Publicada no livro Bom dia para nascer, Companhia da Letras, 2011.

Sou repúblico e parlamentarista, mas não espumo de ódio quando vejo um monarquista. O Paulo Bonfim escreveu um belo soneto “A Pedro 2°”, invocando “a saudade imperial”. O Alexandre Eulálio era monarquista e marxista. Há no mundo de agora exemplos como o da Espanha, onde o rei fez boa aliança com a modernidade. Faz 100 anos hoje que d. Pedro 2° morreu exilado em Paris. A data exala uma certa nostalgia, até porque o passado, como a terra vista do espaço, é sempre azul.

Quando os constituintes de 1988 adotaram o plebiscito, na certa não faziam ideia de que a causa monárquica ia receber a lufada favorável que vem recebendo. Não estou insinuando que vamos voltar ao império. Continuaremos a ter muitos reis e rainhas no Carnaval, além dos que o povão coroa, como o Pelé. D. Pedro 2° era tão bonzinho que sonhava em ser presidente da república. A oposição apelidou-o de Pedro Banana.

Barbaçudo, austero, só viu a imperatriz Teresa Cristina na hora de casar. Três anos mais velha do que ele, era feia e manquitola. Viveram casados 46 anos e tiveram quatro filhos. Dois morreram. Altíssima taxa de mortalidade infantil no palácio! Na moita, d. Pedro se apaixonou pela condessa de Barral. As muitas cartas que lhe escreveu só vieram a público em 1948. Nenhuma faz referência à deliciosa saia compridíssima que lhe cobria os delicados pezinhos. Bons tempos. Boca de siri. A hipocrisia era a homenagem do vício à virtude.
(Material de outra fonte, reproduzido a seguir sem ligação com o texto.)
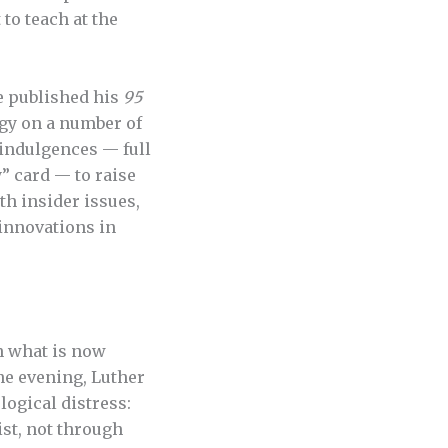
to teach at the
e published his
95
rgy on a number of
 indulgences — full
” card — to raise
th insider issues,
 innovations in
in what is now
ne evening, Luther
logical distress:
ist, not through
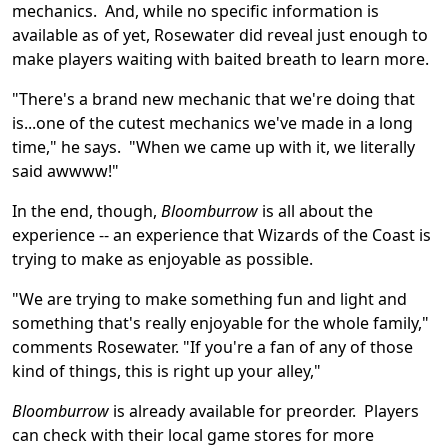
mechanics. And, while no specific information is
available as of yet, Rosewater did reveal just enough to
make players waiting with baited breath to learn more.
"There's a brand new mechanic that we're doing that
is...one of the cutest mechanics we've made in a long
time," he says. "When we came up with it, we literally
said awwww!"
In the end, though,
Bloomburrow
is all about the
experience -- an experience that Wizards of the Coast is
trying to make as enjoyable as possible.
"We are trying to make something fun and light and
something that's really enjoyable for the whole family,"
comments Rosewater. "If you're a fan of any of those
kind of things, this is right up your alley,"
Bloomburrow
is already available for preorder. Players
can check with their local game stores for more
Se estivesse aí hoje, d. Pedro saía da Quinta da Boa Vista e ia com o Darcy Ribeiro a uma aula num Ciep, ou num Ciac. Culto, era chamado de rei filósofo. Mas, fora uns sonetinhos, não deixou obra especulativa ou literária de monta. Gostava da companhia dos homens de letras, dos expoentes das artes e das ciências. Falando várias línguas, como o Marcílio, era doido por Victor Hugo. Admirava Thomas Alva Edson e Pasteur. Até Grahan Bell foi encontrar nos Estados Unidos.

Meu Deus, isto fala! — Exclamou quando viu o protótipo do telefone. Foi em 1876, há 115 anos. Hoje, o progresso é fantástico. Tem telefonia móvel e telefone celular. Mas conseguir uma linha, só por milagre. O que dá de engano e de linha cruzada é um horror. Quem não tem secretária tem calo no dedo (é o meu caso) e sofre de Grahanbellfobia. Em 1994 veremos se vamos voltar à monarquia. No plebiscito, fala a plebe. E plebe hoje é o que não falta. Tem de montão. Difícil é arranjar um barbaça tolerante e sábio como Pedro 2°.